Zu deinen Krankenkassenargumenten: Du müsstest doch eigentlich wissen, dass die Kosten durch die Folgen von Inaktivität ein vielfaches höher sind als die durch (alle) Sportunfälle verursachten Kosten. Wenn wir dann auch noch auf Risikosport oder gar Kampfsport reduzieren wird es dann doch reichlich wenig. Diese Leute halten sich allerdings fit und fallen dann höchstwahrscheinlich nicht in die Kategorie der Inaktiven welche tatsächlich teuer sind.

David Maulitz
Dienstag, 29.04.08 09:07
 

@ Operator.
1
Bye the Way, ich sehe es auch irgendwie nicht ein, dass ich mit meinem Krankenkassenbeitrag die Heilung solch mutwillig herbeigeführter Verletzungen auch noch mittrage (auch dies ärgert mich bei allen unfallträchtigen Extremsportarten schon lange).

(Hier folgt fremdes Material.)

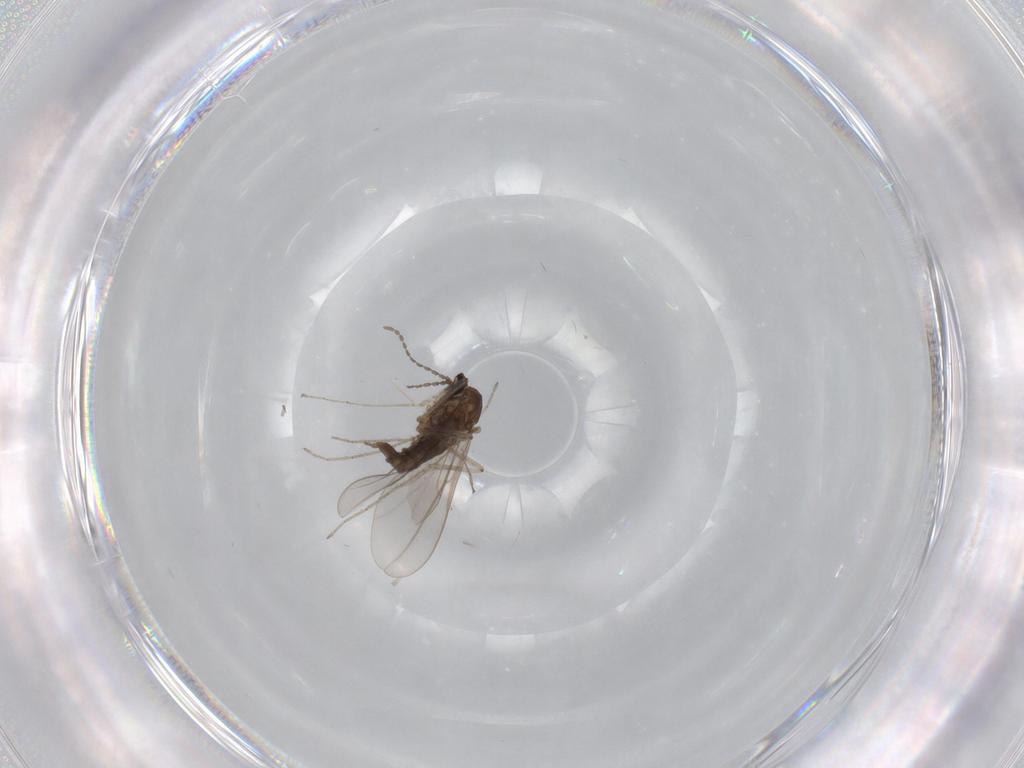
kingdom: Animalia
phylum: Arthropoda
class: Insecta
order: Diptera
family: Cecidomyiidae
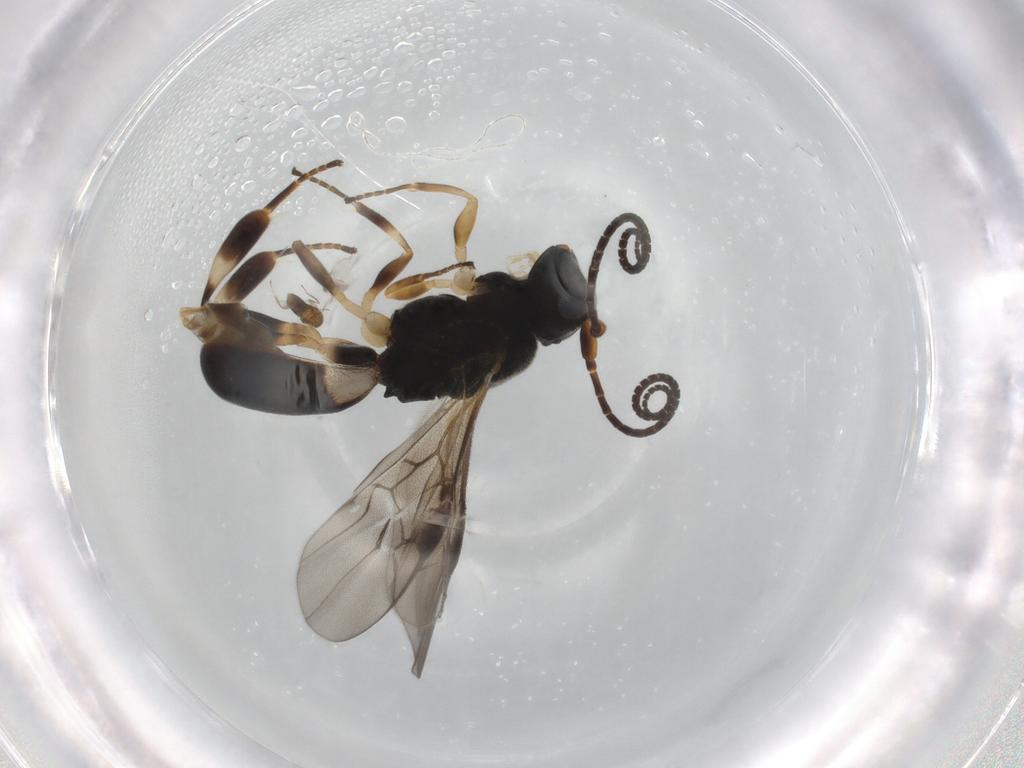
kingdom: Animalia
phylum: Arthropoda
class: Insecta
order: Hymenoptera
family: Braconidae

Was wäre denn dann mit dem öffentlichen Straßenverkehr? Mit deiner Logik wäre es wirtschaftlicher den komplett zu verbieten. Der ist keine ach so gefährliche Extremsportart und trotzdem werden hier entscheidend mehr Menschen getötet / verletzt als das im gesamten Kampfsport jemals der Fall sein wird.
Leider ist die Welt nicht Schwarz-Weiß.

2
während sich Ewachsene allen ernstes in einen Ring (Boxen) oder einen Käfig stellen um sich Krankenhausreif zu schlagen


Mit dieser Aussage bestätigst du, dass du immer noch nicht verstanden hast worum es geht. Ziel des Sports ist es eben nicht den anderen in einen behandlungswürdigen Zustand zu versetzten, sondern einfach nur besser zu sein / zu gewinnen, so wie in jedem anderen Sport auch. Sicherlich unterscheiden sich die Mittel, aber das wissen beide Kämpfer, so kann auch jederzeit jeder Kämpfer den Kampf abbrechen. Hier wird keiner gegen seinen Willen gezwungen sich verletzen zu lassen.

3

Was ist das für eine heuchlerische Gesellschaft in der ständig über das Verbot gewalttätiger Computerspiele und Alkoholverbote auf öffentlichen Plätzen, zum Schutz der Jugend, disskutiert wird, während sich Ewachsene allen ernstes in einen Ring (Boxen) oder einen Käfig stellen um sich Krankenhausreif zu schlagen und drumrum eine tobende Masse jeden Treffer mit Jubel quittiert.

Heuchlerich dadurch, dass zwei Meinungen in einer Gesellschaft auftreten ? Ist das nicht ein Merkmal der Demokratie, Meinungsfreiheit ?
Würde alleine die Sichtweise des Einzelnen gelten und zur Richtlinie werden, würden wir uns doch zwangsläufig bei einem bösen Wort im Sinne der Staatsform wiederfinden.



Das Ding
Dienstag, 06.05.08 15:51
 

Also ich betreibe seit knapp 2 Jahren Ju Jutsu. Ich habe bislang nicht bemerkt, dass ich aggressiver, brutaler usw. wurde.
Ein gut organisiertes Training, wie es bei mir im Verein gemacht wird, fördert die körperliche Fitness und macht Spass. Klar tut man sich mal weh oder ausversehen seinem Trainingspartner, aber beim Fussball, Volleyball und vermutlich auch Hallenhalma ist es nicht anders....

Aber gut zu wissen, dass ich jetzt rechts und ein Straßenschläger bin.....

Adi93
Donnerstag, 03.06.10 13:47
 

Ich würde auch gerne mal bei nem Training zuschauen b.z.w mitmachen nur komme ich aus der Freiburger umgebung und habe kein Plan wo ich mich hin wenden soll kann mir jemand Helfen bitte? schon mal Danke im voraus.